Canonical bundle formula and a conjecture on certain algebraic fiber spaces by Schnell

TL;DR

This paper explores the canonical bundle formula's role in Schnell's conjecture on algebraic fiber spaces, providing partial results under weakened assumptions and connecting non-vanishing and Campana--Peternell conjectures.

Contribution

It offers new partial results on Schnell's conjecture by weakening assumptions and applying the canonical bundle formula, advancing understanding of algebraic fiber spaces.

Findings

Partial verification of Schnell's conjecture under weakened assumptions.

Establishment of a link between non-vanishing and Campana--Peternell conjectures.

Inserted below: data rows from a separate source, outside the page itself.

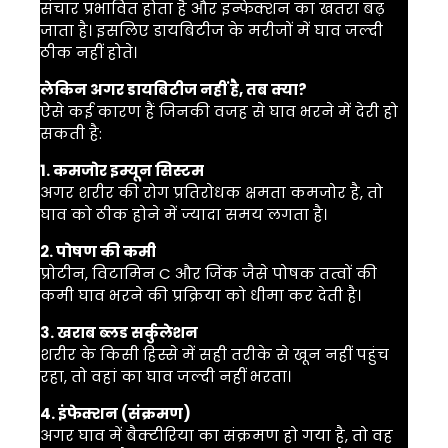
संचार प्रभावित होता है और इन्फेक्शन का खतरा बढ़
जाता है। इसलिए डायबिटीज के मरीजों में घाव जल्दी
ठीक नहीं होते।
लेकिन अगर डायबिटीज नहीं है, तब क्या?
ऐसे कई कारण हैं जिनकी वजह से घाव भरने में देरी हो
सकती है:
1. कमजोर इम्यून सिस्टम
अगर शरीर की रोग प्रतिरोधक क्षमता कमजोर है, तो
घाव को ठीक होने में ज्यादा समय लगता है।
2. पोषण की कमी
प्रोटीन, विटामिन C और जिंक जैसे पोषक तत्वों की
कमी घाव भरने की प्रक्रिया को धीमा कर देती है।
3. खराब ब्लड सर्कुलेशन
शरीर के किसी हिस्से में सही तरीके से खून नहीं पहुंच
रहा, तो वहां का घाव जल्दी नहीं भरता।
4. इंफेक्शन (संक्रमण)
अगर घाव में बैक्टीरिया का संक्रमण हो गया है, तो वह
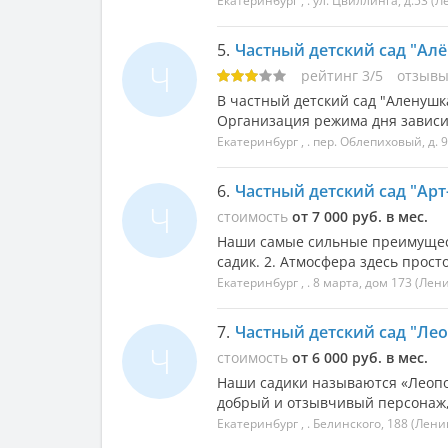
Екатеринбург
, .
ул. Цвиллинга, д.53
(Л
5.
Частный детский сад "Ал
Ч
рейтинг
3
/
5
отзыв
В частный детский сад "Аленушка
Организация режима дня зависит
Екатеринбург
, .
пер. Облепиховый, д. 
6.
Частный детский сад "Арт-
Ч
стоимость
от 7 000 руб. в мес.
Наши самые сильные преимущест
садик. 2. Атмосфера здесь прос
Екатеринбург
, .
8 марта, дом 173
(Лени
7.
Частный детский сад "Лео
Ч
стоимость
от 6 000 руб. в мес.
Наши садики называются «Леопол
добрый и отзывчивый персонаж, 
Екатеринбург
, .
Белинского, 188
(Лени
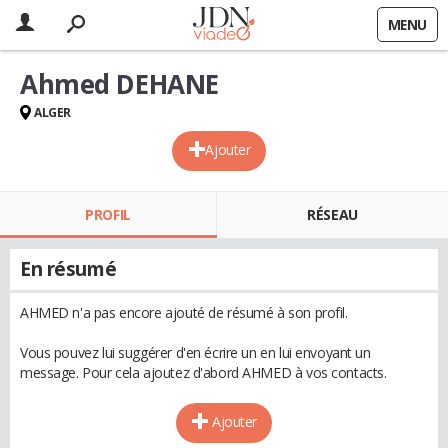
MENU
Ahmed DEHANE
ALGER
Ajouter
PROFIL
RÉSEAU
En résumé
AHMED n'a pas encore ajouté de résumé à son profil.
Vous pouvez lui suggérer d'en écrire un en lui envoyant un
message. Pour cela ajoutez d'abord AHMED à vos contacts.
Ajouter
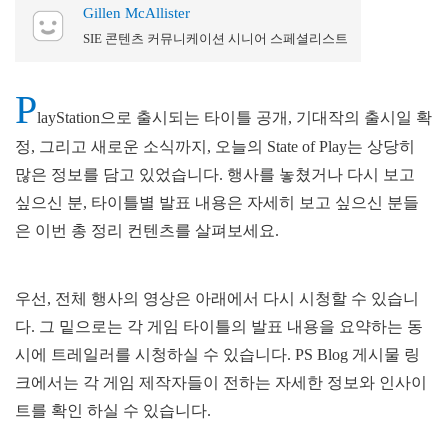
Gillen McAllister
SIE 콘텐츠 커뮤니케이션 시니어 스페셜리스트
P
layStation으로 출시되는 타이틀 공개, 기대작의 출시일 확
정, 그리고 새로운 소식까지, 오늘의 State of Play는 상당히
많은 정보를 담고 있었습니다. 행사를 놓쳤거나 다시 보고
싶으신 분, 타이틀별 발표 내용은 자세히 보고 싶으신 분들
은 이번 총 정리 컨텐츠를 살펴보세요.
우선, 전체 행사의 영상은 아래에서 다시 시청할 수 있습니
다. 그 밑으로는 각 게임 타이틀의 발표 내용을 요약하는 동
시에 트레일러를 시청하실 수 있습니다. PS Blog 게시물 링
크에서는 각 게임 제작자들이 전하는 자세한 정보와 인사이
트를 확인 하실 수 있습니다.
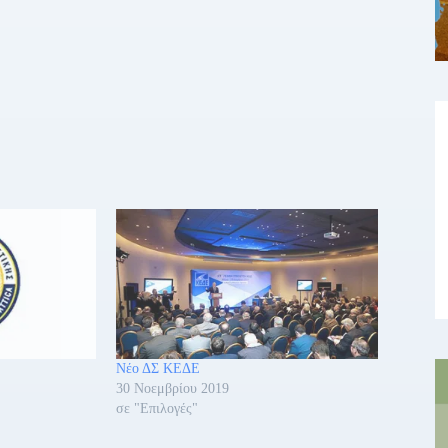
Νέο ΔΣ ΚΕΔΕ
30 Νοεμβρίου 2019
σε "Επιλογές"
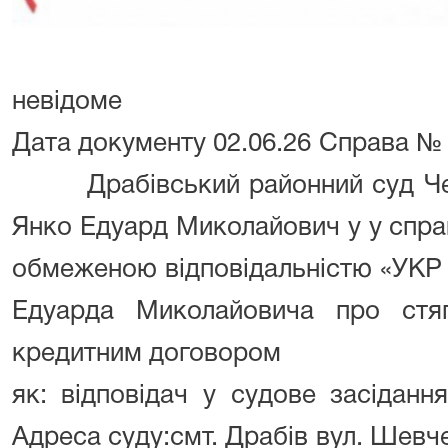
невідоме
Дата документу
02.06.26
Справа 
Драбівський районний суд Че
Янко Едуард Миколайович
у
у спра
обмеженою відповідальністю «УК
Едуарда Миколайовича про стяг
кредитним договором
як:
відповідач
у
судове засідання
Адреса суду:
смт. Драбів
вул. Шевч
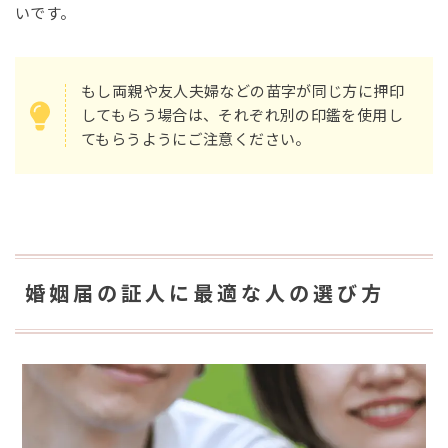
いです。
もし両親や友人夫婦などの苗字が同じ方に押印
してもらう場合は、それぞれ別の印鑑を使用し
てもらうようにご注意ください。
婚姻届の証人に最適な人の選び方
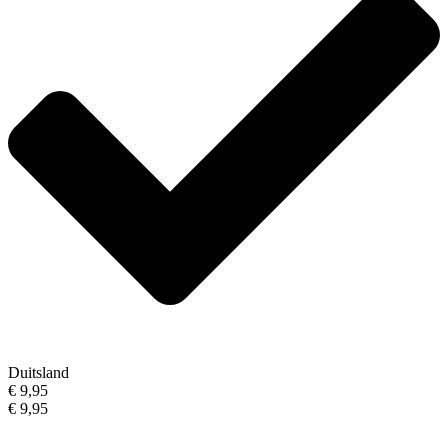
Duitsland
€ 9,95
€ 9,95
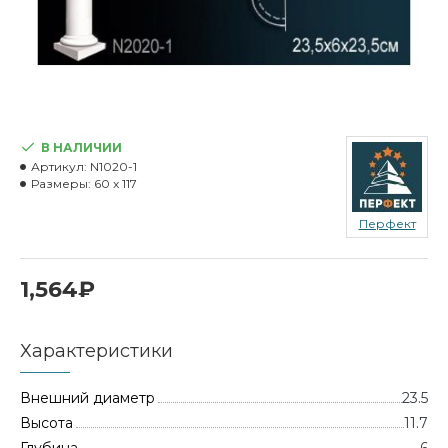
В НАЛИЧИИ
Артикул:
N1020-1
Размеры:
60 x 117
Перфект
1,564₽
Характеристики
Внешний диаметр
23.5
Высота
11.7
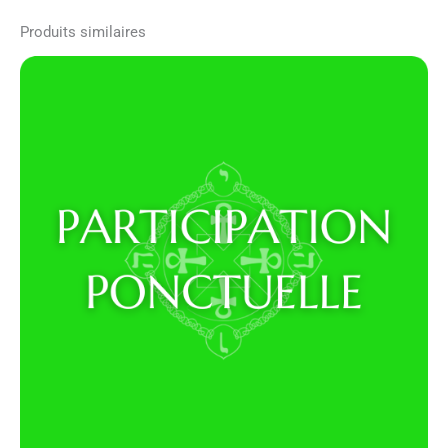
Produits similaires
Plage
de
prix :
150,00€
à
250,00€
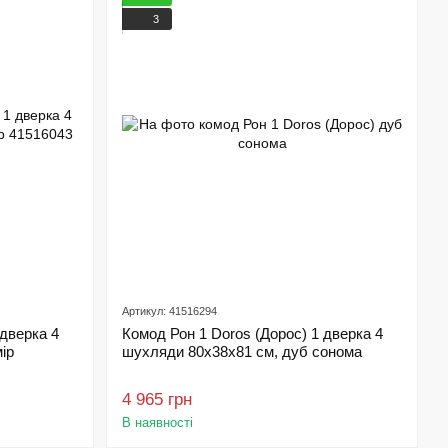
3
Артикул: 41516294
 дверка 4
Комод Рон 1 Doros (Дорос) 1 дверка 4
ір
шухляди 80х38х81 см, дуб сонома
4 965 грн
В наявності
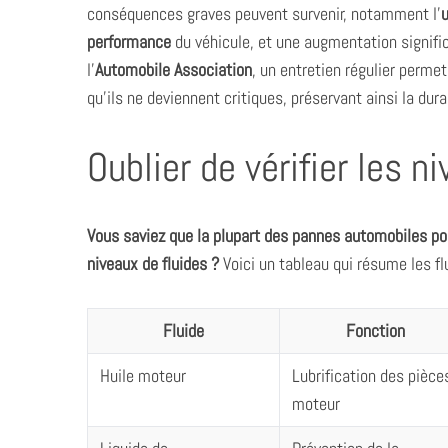
conséquences graves peuvent survenir, notamment l’
performance
du véhicule, et une augmentation signifi
l’
Automobile Association
, un entretien régulier perm
qu’ils ne deviennent critiques, préservant ainsi la dur
Oublier de vérifier les n
Vous saviez que la plupart des pannes automobiles pou
niveaux de fluides ?
Voici un tableau qui résume les flu
Fluide
Fonction
Huile moteur
Lubrification des pièce
moteur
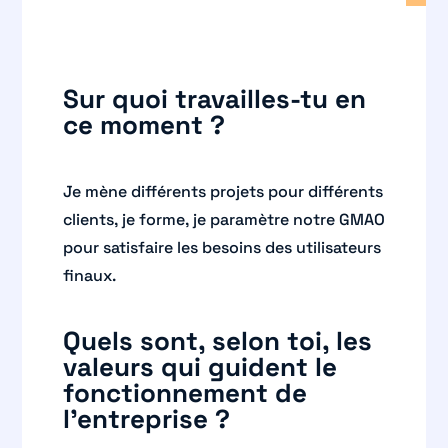
Sur quoi travailles-tu en
ce moment ?
Je mène différents projets pour différents
clients, je forme, je paramètre notre GMAO
pour satisfaire les besoins des utilisateurs
finaux.
Quels sont, selon toi, les
valeurs qui guident le
fonctionnement de
l’entreprise ?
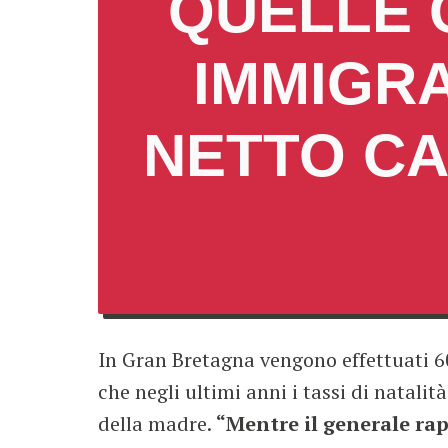
QUELLE 
IMMIGR
NETTO CA
In Gran Bretagna vengono effettuati 60
che negli ultimi anni i tassi di natali
della madre.
“Mentre il generale ra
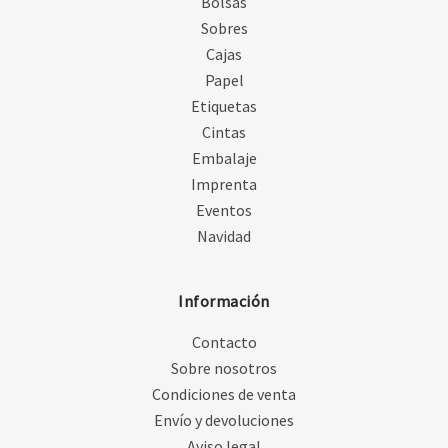
Bolsas
Sobres
Cajas
Papel
Etiquetas
Cintas
Embalaje
Imprenta
Eventos
Navidad
Información
Contacto
Sobre nosotros
Condiciones de venta
Envío y devoluciones
Aviso legal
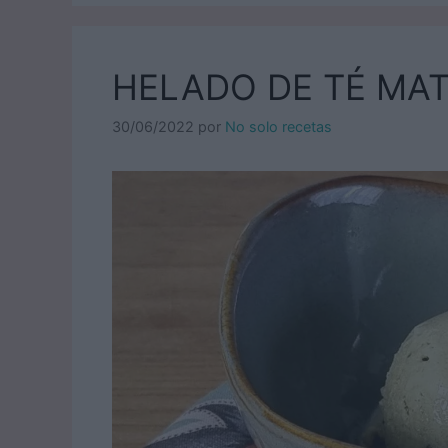
HELADO DE TÉ MA
30/06/2022
por
No solo recetas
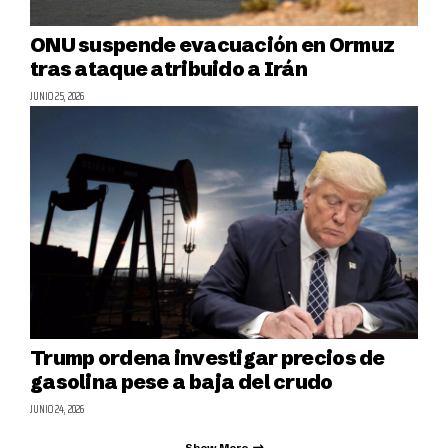
ONU suspende evacuación en Ormuz
tras ataque atribuido a Irán
JUNIO 25, 2026
Trump ordena investigar precios de
gasolina pese a baja del crudo
JUNIO 24, 2026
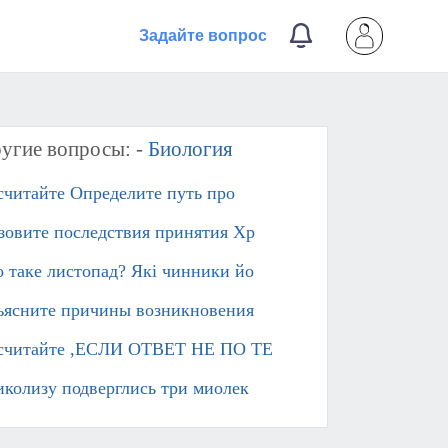
Задайте вопрос
угие вопросы: -
Биология
считайте Определите путь про
зовите последствия принятия Хр
 таке листопад? Які чинники йо
ъясните причины возникновения
считайте ,ЕСЛИ ОТВЕТ НЕ ПО ТЕ
иколизу подверглись три миолек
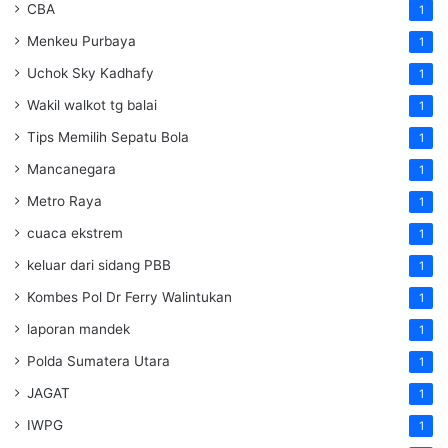
CBA
1
Menkeu Purbaya
1
Uchok Sky Kadhafy
1
Wakil walkot tg balai
1
Tips Memilih Sepatu Bola
1
Mancanegara
1
Metro Raya
1
cuaca ekstrem
1
keluar dari sidang PBB
1
Kombes Pol Dr Ferry Walintukan
1
laporan mandek
1
Polda Sumatera Utara
1
JAGAT
1
IWPG
1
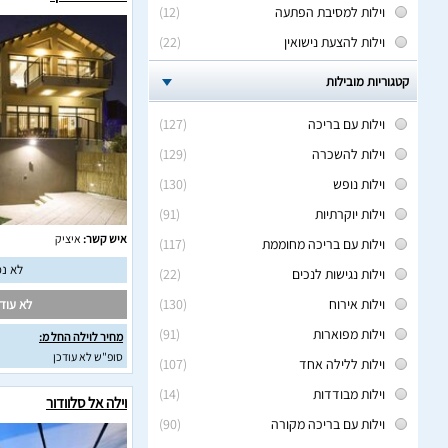
וילות למסיבת הפתעה
(12)
וילות להצעת נישואין
(22)
קטגוריות מובילות
וילות עם בריכה
(127)
וילות להשכרה
(129)
וילות נופש
(130)
וילות יוקרתיות
(91)
איש קשר:
איציק
וילות עם בריכה מחוממת
(117)
לא נמ
וילות נגישות לנכים
(22)
וילות אירוח
(130)
לא עודכ
וילות מפוארות
(91)
מחיר לוילה החל מ:
סופ"ש לא עודכן
וילות ללילה אחד
(107)
וילות מבודדות
(14)
וילה אל סלוודור
וילות עם בריכה מקורה
(90)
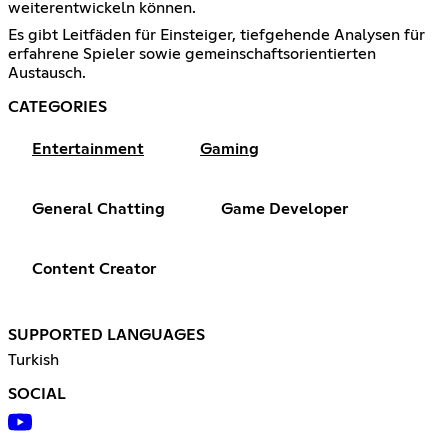
weiterentwickeln können.
Es gibt Leitfäden für Einsteiger, tiefgehende Analysen für
erfahrene Spieler sowie gemeinschaftsorientierten
Austausch.
CATEGORIES
Entertainment
Gaming
General Chatting
Game Developer
Content Creator
SUPPORTED LANGUAGES
Turkish
SOCIAL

Proving Schnell's conjecture when the general fiber's canonical class is represented by a rigid current.

Abstract

We observe what the canonical bundle formula gives towards a conjecture of Schnell on algebraic fiber spaces, a question concerning the equivalence between the non-vanishing conjecture and the Campana--Peternell conjecture. As a result, we give a partial result on Schnell's conjecture under two independent assumptions. One weakens Schnell's assumption of the pseudo-effectivity of the canonical bundle of the base by adding some effective divisor supported on the ramification locus. The other is analogous to results on algebraic fiber spaces where the existence of good minimal models of a general fiber is assumed, but we use a priori a weaker assumption. More precisely, we prove Schnell's conjecture when the canonical class of the general fiber is represented by a rigid current.